Sunday, July 18, 2021

In which we recount our first attempt at worldbuilding

 

Whoever labeled this “lonely fun” was spot on. It was the mid-late 80's. I'd been playing for almost a decade but I felt something was missing. I played a LOT of board games, mainly from AH and SSI, always looking for things with solo playbility. I wanted to understand the system AND the situation/period simulated. So when I decided to try my hand as world building I started scavenging bits from other games, using them to assemble a Frankengame.


First step was geography. I grabbed my copy of “1776” from Avalon Hill. The eastern seaboard from New England to Georgia. Four regions. Terrain hexes. A transport system. Good city placement. I plopped Thieves World where NYC was and had my own CSotIO. Empires of the Middle Ages had good mechanics to handle languages, expansion, diplomacy, internal affairs and random events. Myriad Dragon Magazines provided a ton of material for designing pantheons and deities.
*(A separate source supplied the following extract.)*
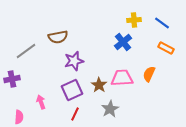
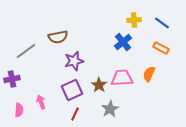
orange rectangle: moved 5 px left
pink semicircle: moved 7 px up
The whole thing was HOURS of “lonely fun.” And never saw the light of day. A handful of sessions were set therein but otherwise it met it's demise when I abandoned the game before I turned 30.
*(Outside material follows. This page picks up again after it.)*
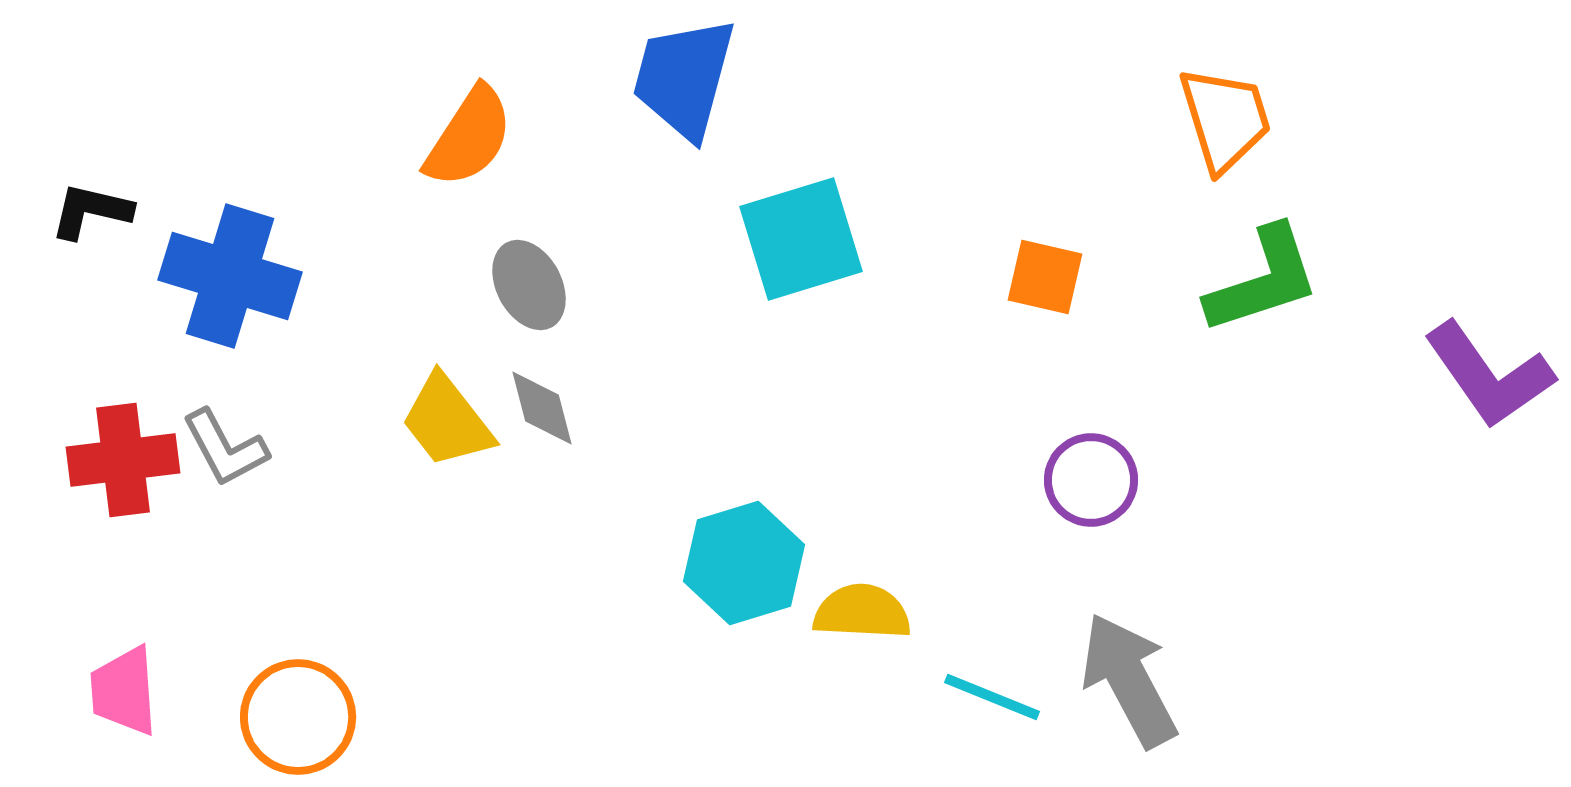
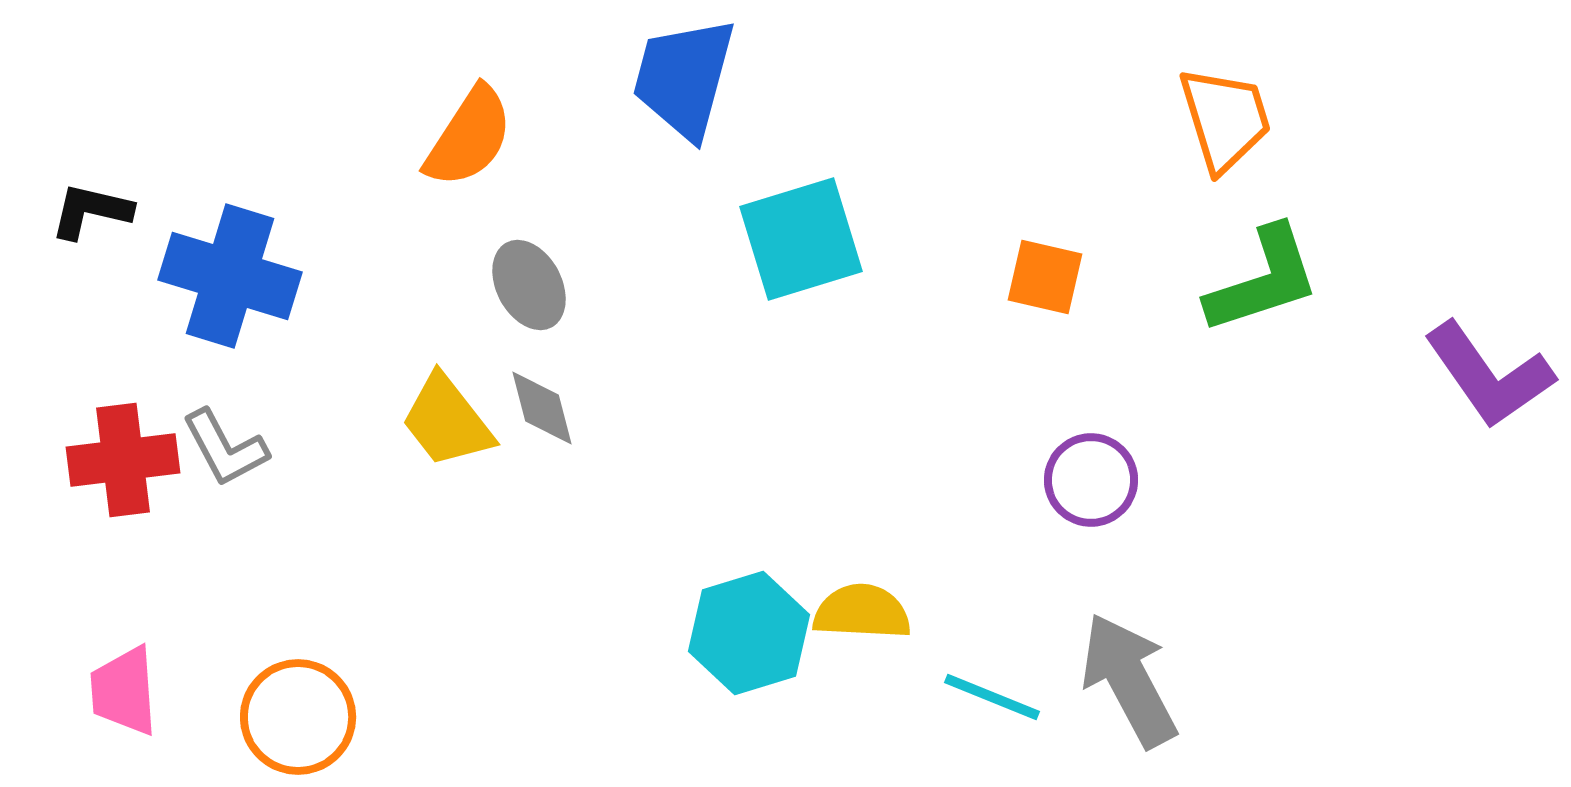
cyan hexagon: moved 5 px right, 70 px down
So now as I embark on a new campaign, a new world, and all that that entails I am VERY aware of all the rabbit holes that I can fall down. The lonely fun is still fun, just not quite as much. I've spent a TON of time on world building websites, but instead of input and ideas from 5-6 sources I'm getting it from hundreds. And I'm feeling paralysis by analysis. Never good. I need to stake a few claims, commit, and move on.  Because
players don't care as much as we think they do.


Else it all ends up in a cardboard box being passed on to posterity.